For the records shown below, return an exact copy that excludes the pictures.

##### MATERIAL FOR THE TASK #####

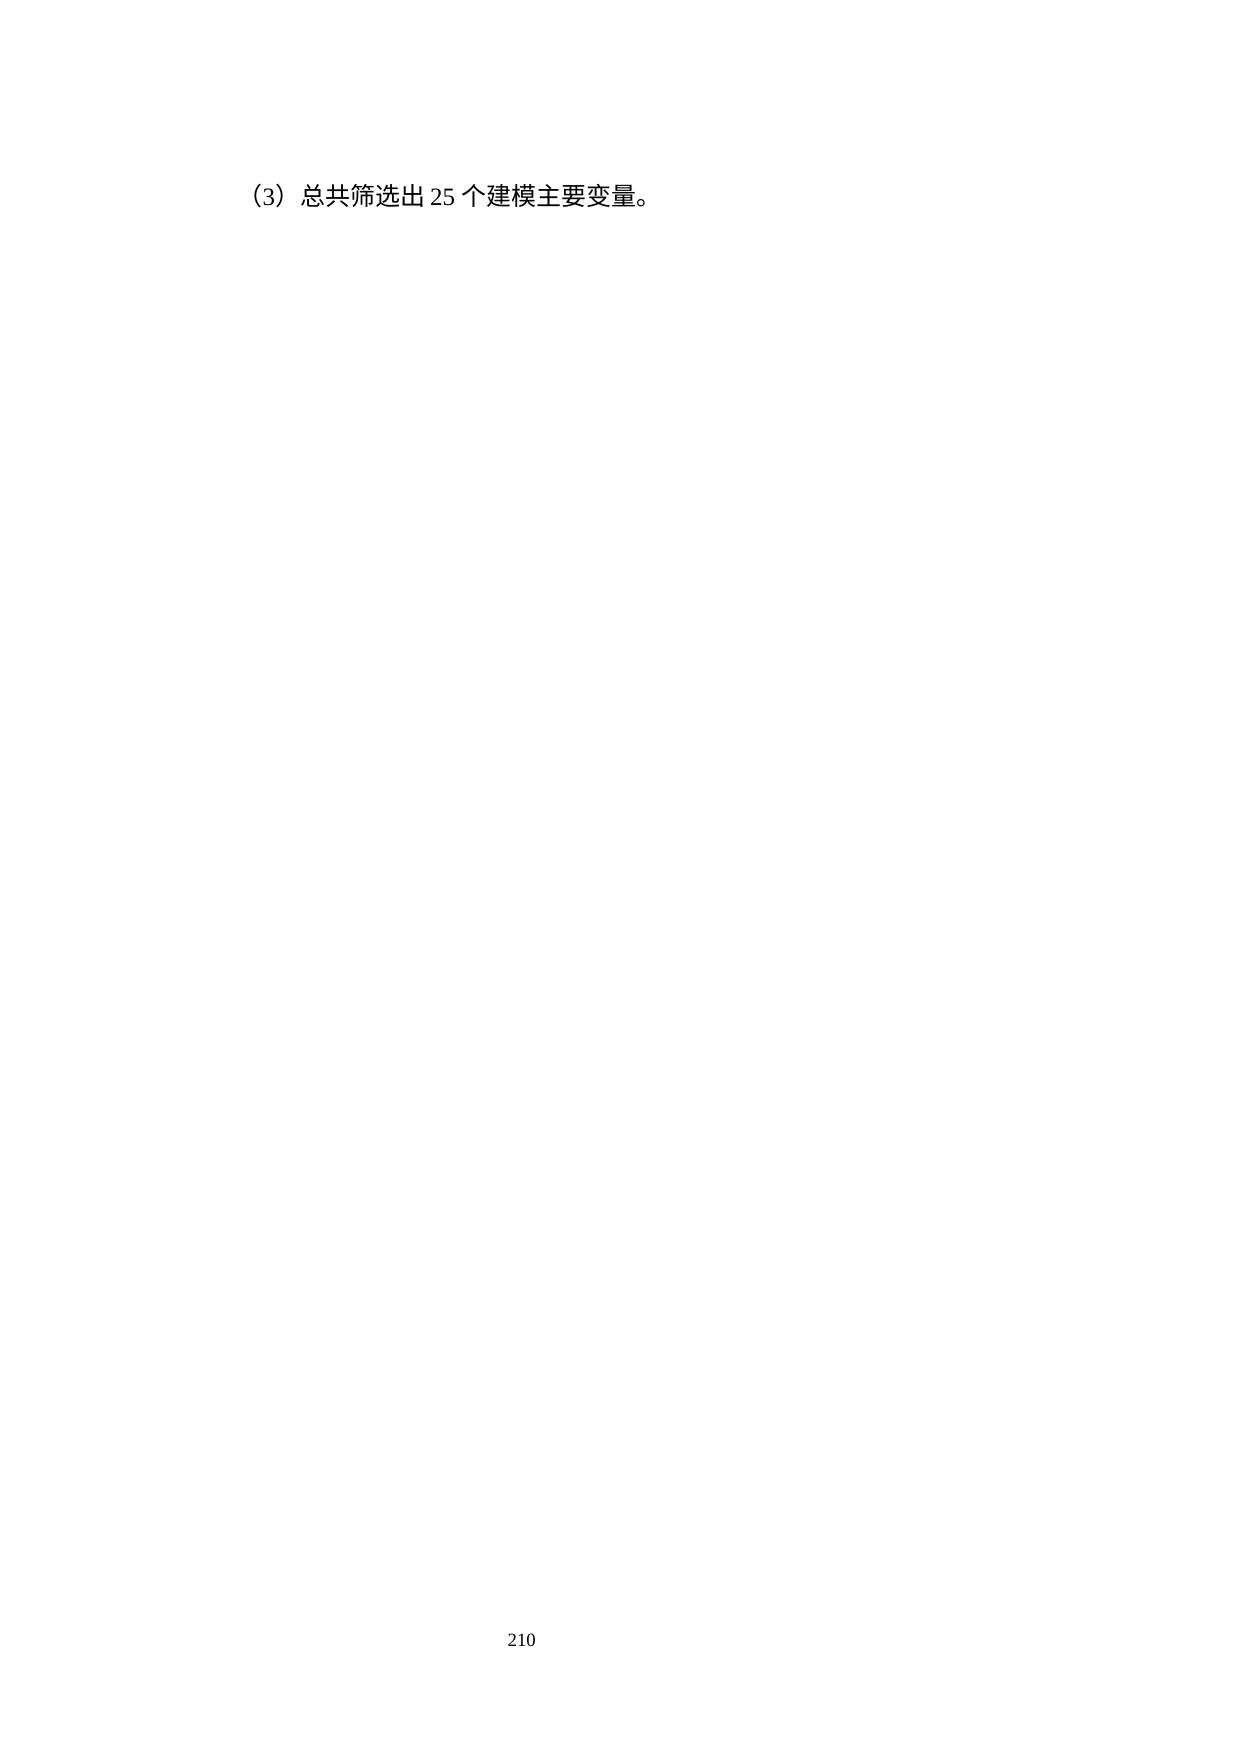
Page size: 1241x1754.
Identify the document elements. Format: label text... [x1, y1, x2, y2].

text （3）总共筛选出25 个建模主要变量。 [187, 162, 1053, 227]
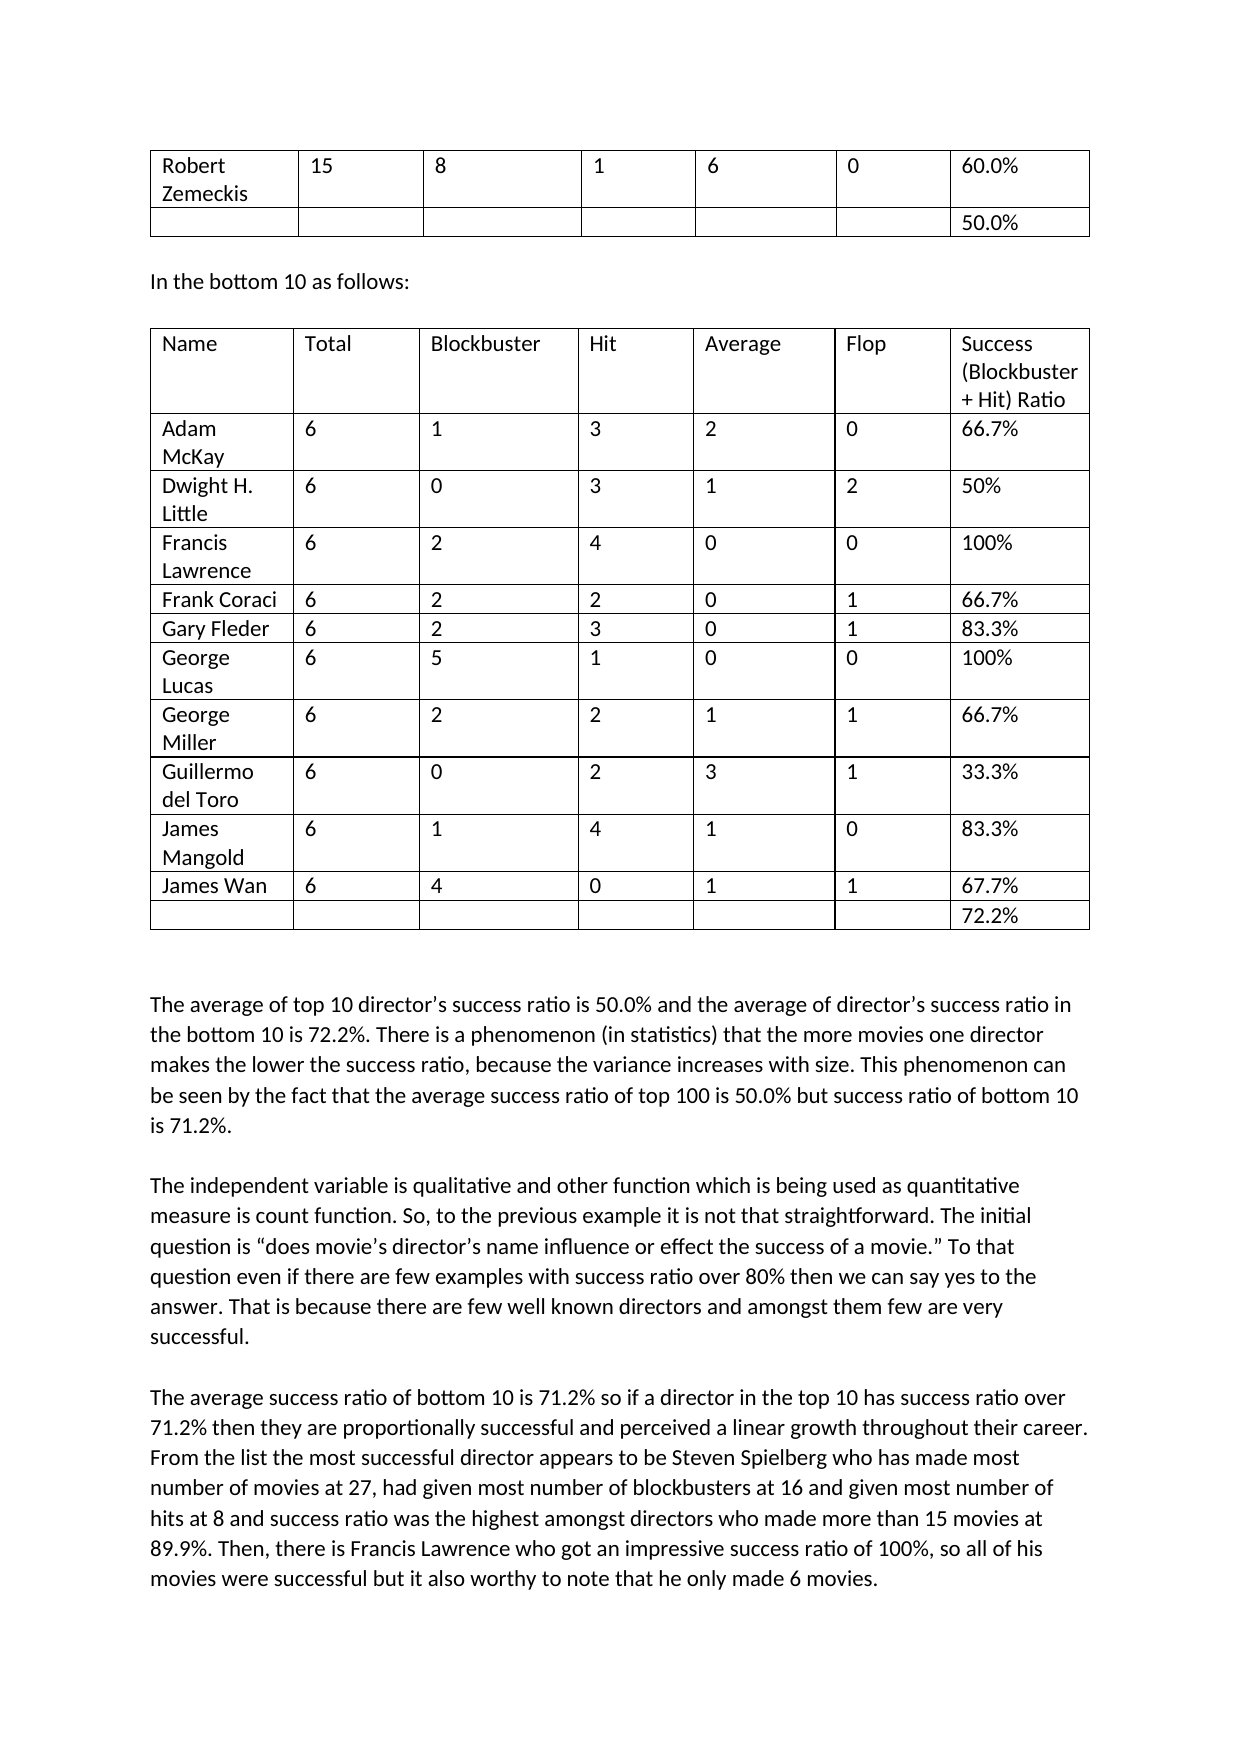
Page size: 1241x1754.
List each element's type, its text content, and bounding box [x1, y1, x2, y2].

#####

> **RESPONSE TO THE EXERCISE**:
Page size: 1241x1754.
Identify the document elements. Format: label text... [x1, y1, x2, y2].

text （3）总共筛选出25 个建模主要变量。 [187, 162, 1053, 227]
Page size: 1241x1754.
List each element's type, its text content, and bounding box [x1, y1, x2, y2].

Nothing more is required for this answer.